Aim of the exercise →
Put the material from its first line through the line that contains "необходимыми питательными веществами, повышает" into a Markdown table with two columns, Row and Line. Number the rows in order and leave out any blank lines.

Supplied entries →

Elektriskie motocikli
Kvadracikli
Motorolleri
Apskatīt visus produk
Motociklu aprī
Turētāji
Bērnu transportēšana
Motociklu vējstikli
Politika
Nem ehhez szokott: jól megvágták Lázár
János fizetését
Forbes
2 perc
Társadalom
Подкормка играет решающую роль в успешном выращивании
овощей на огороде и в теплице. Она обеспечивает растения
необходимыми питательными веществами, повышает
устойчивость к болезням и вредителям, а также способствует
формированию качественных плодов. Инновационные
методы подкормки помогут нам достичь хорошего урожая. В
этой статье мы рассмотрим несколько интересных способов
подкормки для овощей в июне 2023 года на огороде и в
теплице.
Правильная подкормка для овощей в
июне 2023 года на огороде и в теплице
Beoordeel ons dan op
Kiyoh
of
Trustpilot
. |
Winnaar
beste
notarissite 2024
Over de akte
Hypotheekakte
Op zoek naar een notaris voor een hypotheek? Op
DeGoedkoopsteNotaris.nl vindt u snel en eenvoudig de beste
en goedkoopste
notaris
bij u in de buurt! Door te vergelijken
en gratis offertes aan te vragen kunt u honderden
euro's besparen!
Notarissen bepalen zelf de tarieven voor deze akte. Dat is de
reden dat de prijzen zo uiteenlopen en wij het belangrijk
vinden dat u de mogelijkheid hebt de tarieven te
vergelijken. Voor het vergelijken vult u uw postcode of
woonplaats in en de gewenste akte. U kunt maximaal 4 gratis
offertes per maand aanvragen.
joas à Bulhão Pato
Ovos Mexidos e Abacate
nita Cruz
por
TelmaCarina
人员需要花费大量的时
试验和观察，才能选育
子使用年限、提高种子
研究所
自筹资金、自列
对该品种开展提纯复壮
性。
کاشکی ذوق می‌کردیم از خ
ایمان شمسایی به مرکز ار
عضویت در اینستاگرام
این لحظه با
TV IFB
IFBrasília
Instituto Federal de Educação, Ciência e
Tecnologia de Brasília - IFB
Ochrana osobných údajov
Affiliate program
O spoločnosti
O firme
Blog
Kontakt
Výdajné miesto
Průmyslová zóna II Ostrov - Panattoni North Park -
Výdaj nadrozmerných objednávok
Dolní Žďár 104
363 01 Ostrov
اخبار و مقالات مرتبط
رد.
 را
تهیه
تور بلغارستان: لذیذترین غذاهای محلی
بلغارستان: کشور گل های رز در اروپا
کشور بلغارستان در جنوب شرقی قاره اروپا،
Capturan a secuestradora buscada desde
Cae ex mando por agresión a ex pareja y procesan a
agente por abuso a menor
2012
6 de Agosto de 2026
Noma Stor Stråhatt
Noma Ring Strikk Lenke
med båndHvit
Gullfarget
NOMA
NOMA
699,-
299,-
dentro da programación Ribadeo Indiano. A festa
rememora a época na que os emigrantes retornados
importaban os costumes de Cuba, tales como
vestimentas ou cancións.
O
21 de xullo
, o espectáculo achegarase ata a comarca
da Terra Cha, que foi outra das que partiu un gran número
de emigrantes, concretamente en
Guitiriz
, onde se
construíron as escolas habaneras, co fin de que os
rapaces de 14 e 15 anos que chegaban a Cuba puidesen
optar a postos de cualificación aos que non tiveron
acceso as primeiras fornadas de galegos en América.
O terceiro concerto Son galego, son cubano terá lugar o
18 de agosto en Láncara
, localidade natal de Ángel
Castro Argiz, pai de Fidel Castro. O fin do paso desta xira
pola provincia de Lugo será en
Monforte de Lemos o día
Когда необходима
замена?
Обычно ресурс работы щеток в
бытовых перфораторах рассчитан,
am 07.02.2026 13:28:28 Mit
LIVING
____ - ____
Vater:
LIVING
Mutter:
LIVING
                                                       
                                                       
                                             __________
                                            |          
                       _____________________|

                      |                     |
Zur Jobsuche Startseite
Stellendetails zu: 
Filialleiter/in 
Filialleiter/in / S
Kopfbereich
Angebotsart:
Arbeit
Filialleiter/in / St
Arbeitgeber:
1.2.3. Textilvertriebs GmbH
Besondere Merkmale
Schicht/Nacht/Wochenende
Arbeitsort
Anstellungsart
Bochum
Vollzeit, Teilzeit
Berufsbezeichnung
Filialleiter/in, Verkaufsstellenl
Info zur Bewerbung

Exercise output →
| Row | Line |
|---|---|
| 1 | Elektriskie motocikli |
| 2 | Kvadracikli |
| 3 | Motorolleri |
| 4 | Apskatīt visus produk |
| 5 | Motociklu aprī |
| 6 | Turētāji |
| 7 | Bērnu transportēšana |
| 8 | Motociklu vējstikli |
| 9 | Politika |
| 10 | Nem ehhez szokott: jól megvágták Lázár |
| 11 | János fizetését |
| 12 | Forbes |
| 13 | 2 perc |
| 14 | Társadalom |
| 15 | Подкормка играет решающую роль в успешном выращивании |
| 16 | овощей на огороде и в теплице. Она обеспечивает растения |
| 17 | необходимыми питательными веществами, повышает |